The results of this study has revealed that almost one-third of the patients with CLDs enrolled in the study had HbsAg positive results. Moreover, the seroprevalence of anti-HCV antibody in this study was quite low compared to that of HbsAg. More importantly, our study has shown that having elevated levels of ALT, total bilirubin, and AST/ALT ratio may be helpful in making clinical suspicion for identifying cases that are potential for HBV screening. Additionally, having chronic illnesses may also provide insights regarding possibility of HbsAg positivity. Therefore, emphasis should be put on maximizing the screening practices for individuals with such predictors so as to increase the detection rate of HBsAg positivity.

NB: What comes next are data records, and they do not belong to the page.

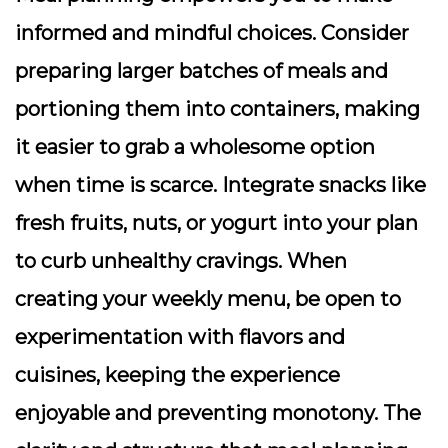
informed and mindful choices. Consider
preparing larger batches of meals and
portioning them into containers, making
it easier to grab a wholesome option
when time is scarce. Integrate snacks like
fresh fruits, nuts, or yogurt into your plan
to curb unhealthy cravings. When
creating your weekly menu, be open to
experimentation with flavors and
cuisines, keeping the experience
enjoyable and preventing monotony. The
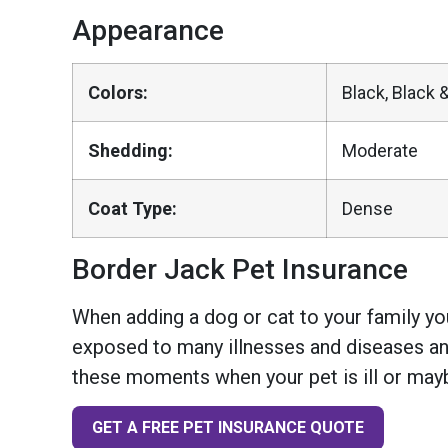
Appearance
Colors:
Black, Black &
Shedding:
Moderate
Coat Type:
Dense
Border Jack Pet Insurance
When adding a dog or cat to your family you
exposed to many illnesses and diseases and
these moments when your pet is ill or mayb
GET A FREE PET INSURANCE QUOTE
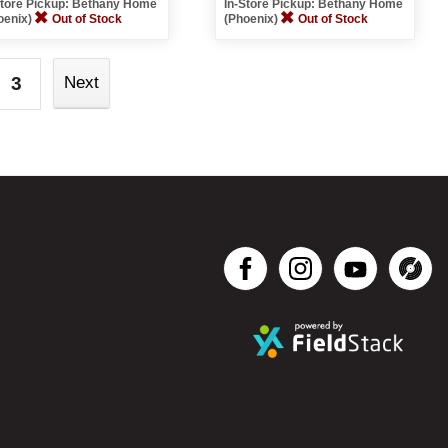
Store Pickup: Bethany Home
In-Store Pickup: Bethany Home
oenix)
Out of Stock
(Phoenix)
Out of Stock
3
Next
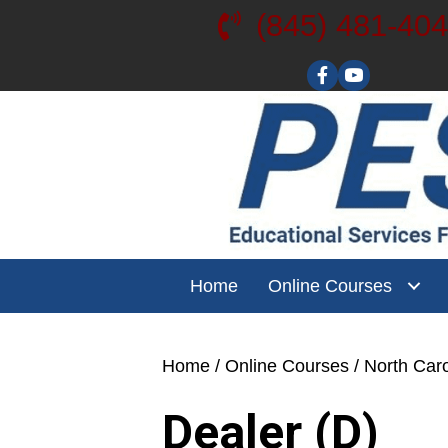
(845) 481-40
Visit our YouT
Home
Online Courses
Home
/
Online Courses
/
North Caro
Dealer (D)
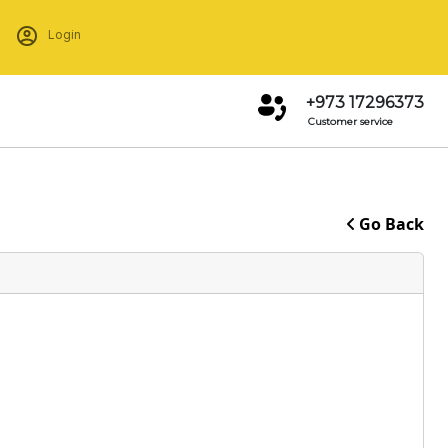
Login
+973 17296373
Customer service
Go Back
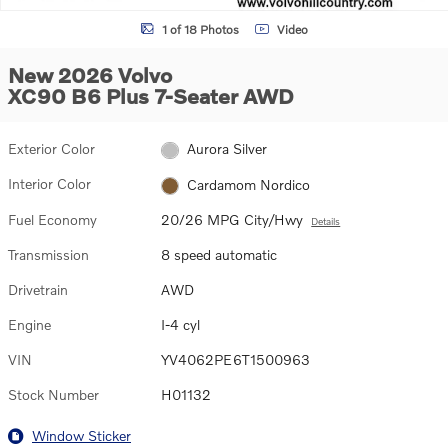
1 of 18 Photos
Video
New 2026 Volvo
XC90 B6 Plus 7-Seater AWD
Exterior Color
Aurora Silver
Interior Color
Cardamom Nordico
Fuel Economy
20/26 MPG City/Hwy
Details
Transmission
8 speed automatic
Drivetrain
AWD
Engine
I-4 cyl
VIN
YV4062PE6T1500963
Stock Number
H01132
Window Sticker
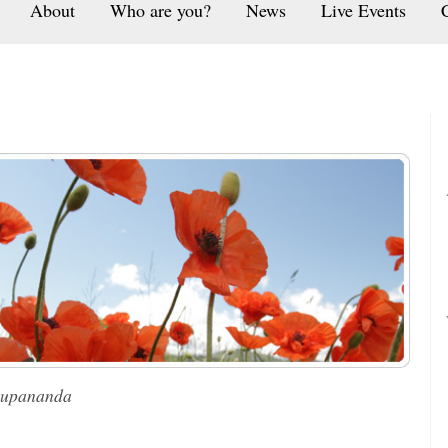
About
Who are you?
News
Live Events
rupananda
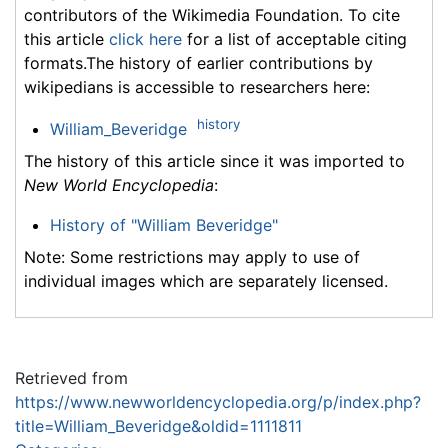
contributors of the Wikimedia Foundation. To cite
this article
click here
for a list of acceptable citing
formats.The history of earlier contributions by
wikipedians is accessible to researchers here:
history
William_Beveridge
The history of this article since it was imported to
New World Encyclopedia
:
History of "William Beveridge"
Note: Some restrictions may apply to use of
individual images which are separately licensed.
Retrieved from
https://www.newworldencyclopedia.org/p/index.php?
title=William_Beveridge&oldid=1111811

Ethics Approval and Consent to Participate

Ethical approval was obtained from the ethical review board of the University of Dodoma (reference: MA.84/261/02/22, date: 24.05.2022), and this study also complies with the Declaration of Helsinki guidelines involving human subjects. Prior participation, all participants had to first sign the informed consent that was provided.

Informed Consent

Written informed consent was obtained from the patients, and a copy has been kept for review by the Editor-In-Chief of the journal.

Funding

No funding was received for the research, authorship, and publication of this work.

Disclosure

Daudi Gyunda reports grants from Tanzanian ministry of education, science and technology, during the conduct of the study. Emmanuel Sindato reports grants from Ministry of Education, Science and Technology of the Republic of Tanzania, during the conduct of the study. The authors report no other conflicts of interest in this work.